WE WILL remember the fallen – that was the clear and simple message during a series of events held across Basingstoke and Deane this week as the people of the borough and nation marked 100 years since the start of the First World War.
On Monday, it was exactly 100 years since the then Foreign Secretary Edward Grey announced that Britain was in a state of war with Germany, saying: “The lamps are going out all over Europe; we shall not see them lit again in our lifetime”.
And in a mark of respect and remembrance on Monday, lights across Basingstoke and Deane went out for an hour at 10pm as residents and businesses took part in the nationwide “Lights Out” event, keeping one light illuminated to remember those who lost their lives during the First World War. Street lights across Hampshire were also dimmed to honour the fallen.

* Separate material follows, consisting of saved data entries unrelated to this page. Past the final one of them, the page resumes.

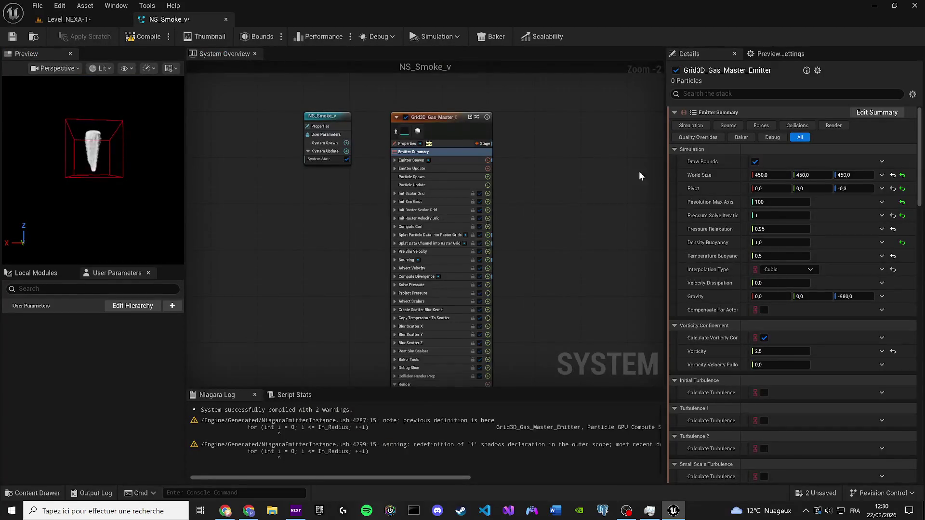
pyautogui.moveTo(846, 175); pyautogui.dragTo(830, 174)
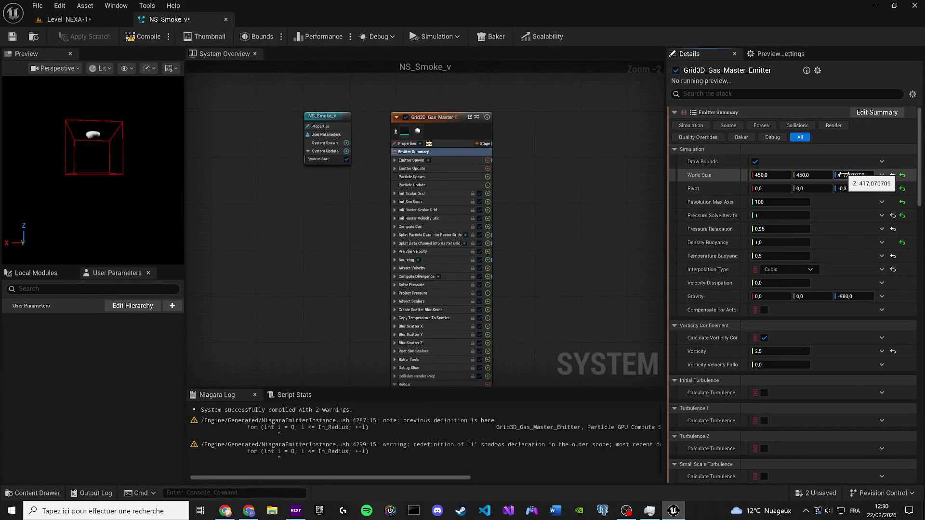
pyautogui.click(68, 20)
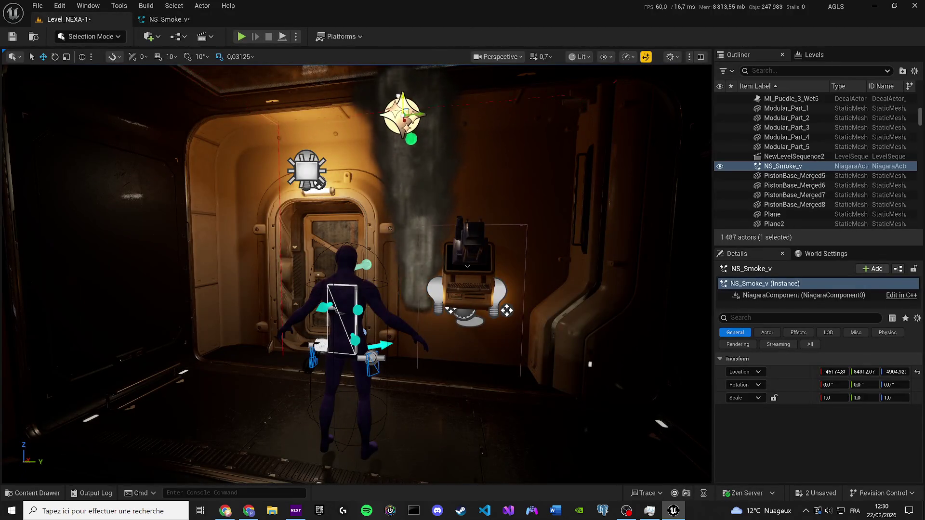
# - Move the NS_Smoke_v smoke down and up on its Z axis until it hangs above the purple character
pyautogui.moveTo(356, 274)
pyautogui.mouseDown()
pyautogui.moveTo(356, 328)
pyautogui.moveTo(366, 240)
pyautogui.moveTo(351, 135)
pyautogui.mouseUp()
pyautogui.moveTo(269, 154)
pyautogui.mouseDown()
pyautogui.moveTo(299, 145)
pyautogui.moveTo(270, 154)
pyautogui.mouseUp()
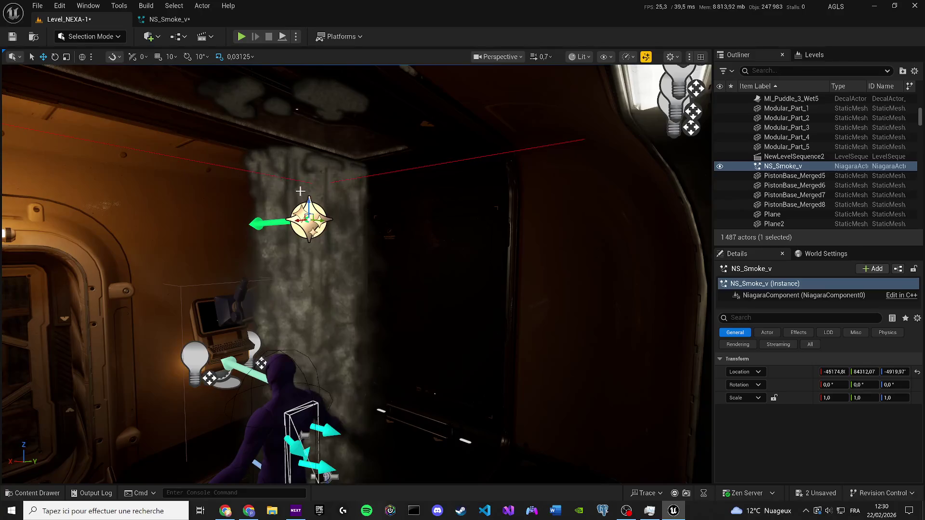
pyautogui.moveTo(309, 205); pyautogui.dragTo(309, 281)
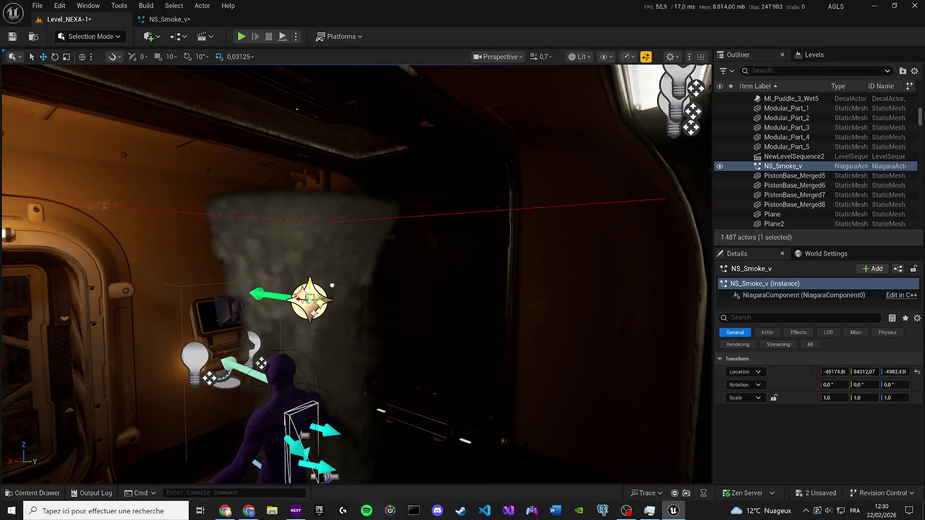
pyautogui.moveTo(357, 193); pyautogui.dragTo(337, 183)
pyautogui.moveTo(356, 240)
pyautogui.mouseDown()
pyautogui.moveTo(334, 231)
pyautogui.moveTo(345, 206)
pyautogui.mouseUp()
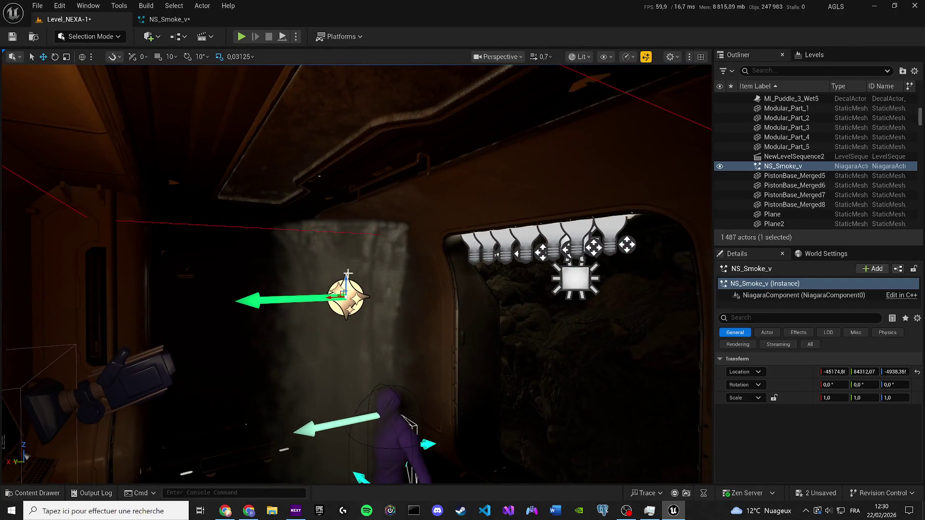
pyautogui.moveTo(348, 273)
pyautogui.mouseDown()
pyautogui.moveTo(346, 146)
pyautogui.moveTo(346, 264)
pyautogui.moveTo(346, 241)
pyautogui.mouseUp()
pyautogui.moveTo(27, 456); pyautogui.dragTo(36, 459)
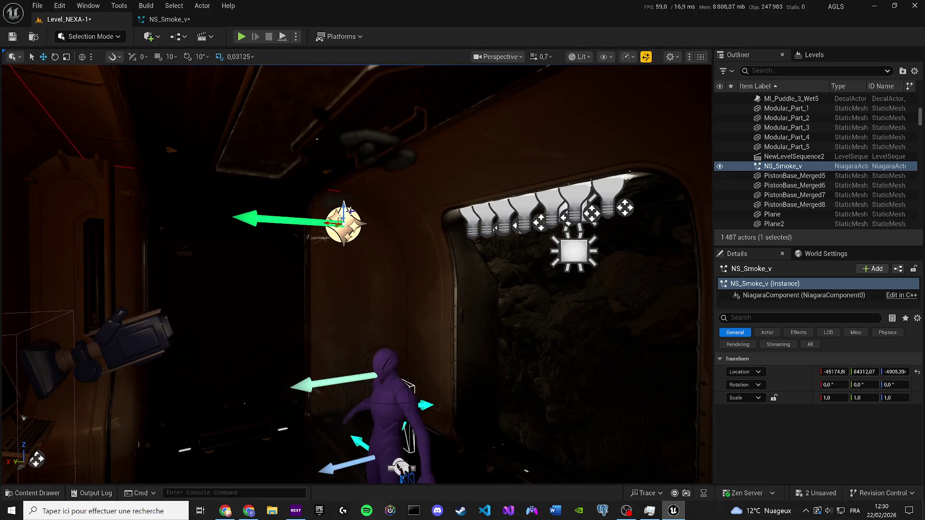
pyautogui.moveTo(343, 219)
pyautogui.mouseDown()
pyautogui.moveTo(341, 279)
pyautogui.moveTo(341, 218)
pyautogui.mouseUp()
# - Set the NS_Smoke_v emitter's Resolution Max Axis to 400
pyautogui.click(179, 22)
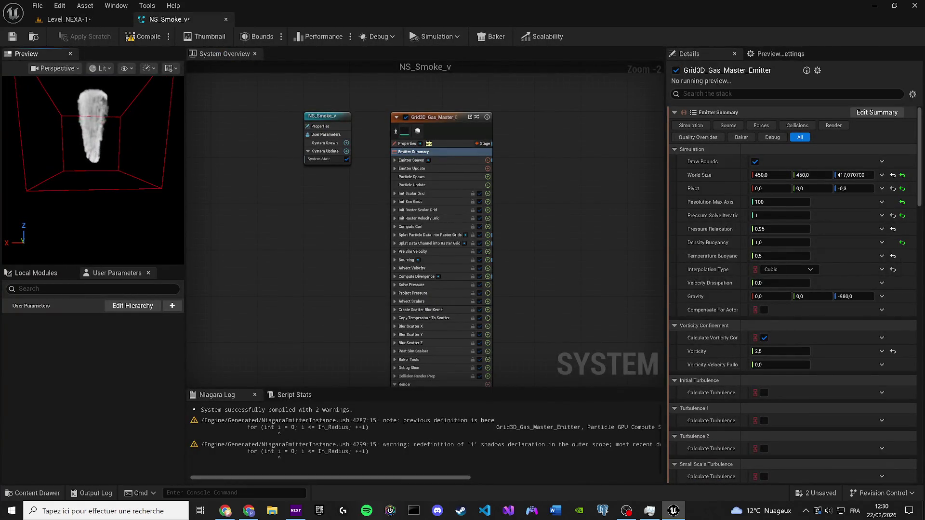
pyautogui.click(790, 202)
pyautogui.write('400')
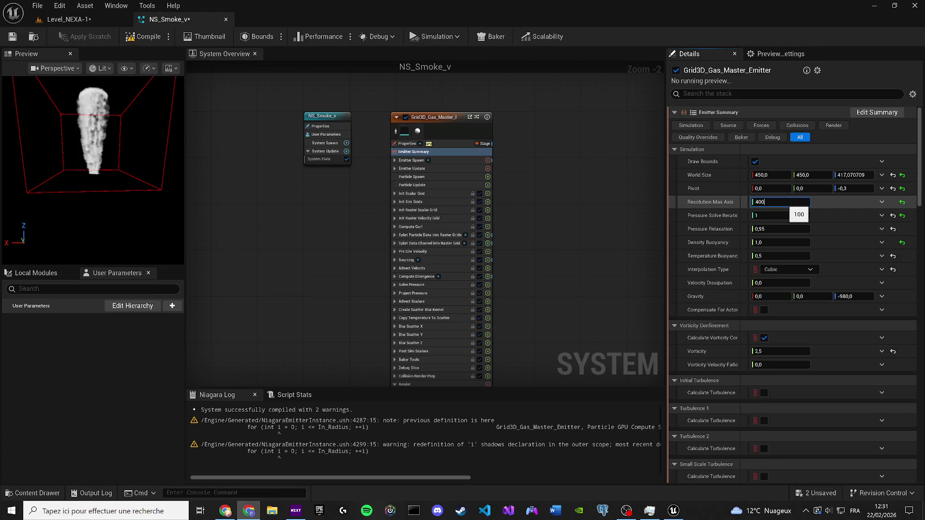
pyautogui.press('Return')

Last Sunday evening, a service featuring hymns and readings was followed by a candlelit vigil at All Saints’ Church, in Southern Road, Basingstoke.
Stones were placed around a single candle as a mark of respect for the 229 men from Basingstoke who lost their lives in the conflict, and the candle was then extinguished at 11pm.
On Monday, more than 250 people, including relatives of the men from Basingstoke who died during the First World War, attended a civic service of commemoration in St Michael’s Church, in Basingstoke.
Descendants of the 229 men killed during the war between 1914 and 1918 paid their respects to their fallen relatives by laying floral tributes in the memorial chapel at the church, which was built in 1919 to honour those who lost their lives during the conflict.
Hymns were sung and the congregation heard readings, including from Basingstoke residents Mick Smith and Gerald Fitzgerald, who both lost relatives during the war, Corporal Samuel Thompson, from the 443 Squadron Air Training Corps, and North East Hampshire MP James Arbuthnot.
The Reverend Canon Jo Stoker, who led the service, told the gathering: “We are marking the anniversary of an important moment.
“It is time to recollect all those who served and died, and as we come together in sorrow, it is time to seek God’s wisdom and peace in our world.”
Councillor Roger Gardiner, Mayor of Basingstoke and Deane, told The Gazette: “It was a lovely service and Jo Stoker did a wonderful job in putting it together.
“When I saw the descendants in the war memorial chapel, some of them were in tears because they were so moved by the ceremony.
“Events across Basingstoke were from the heart, and whatever we did, we did it well.
“It is such an important day in our history.”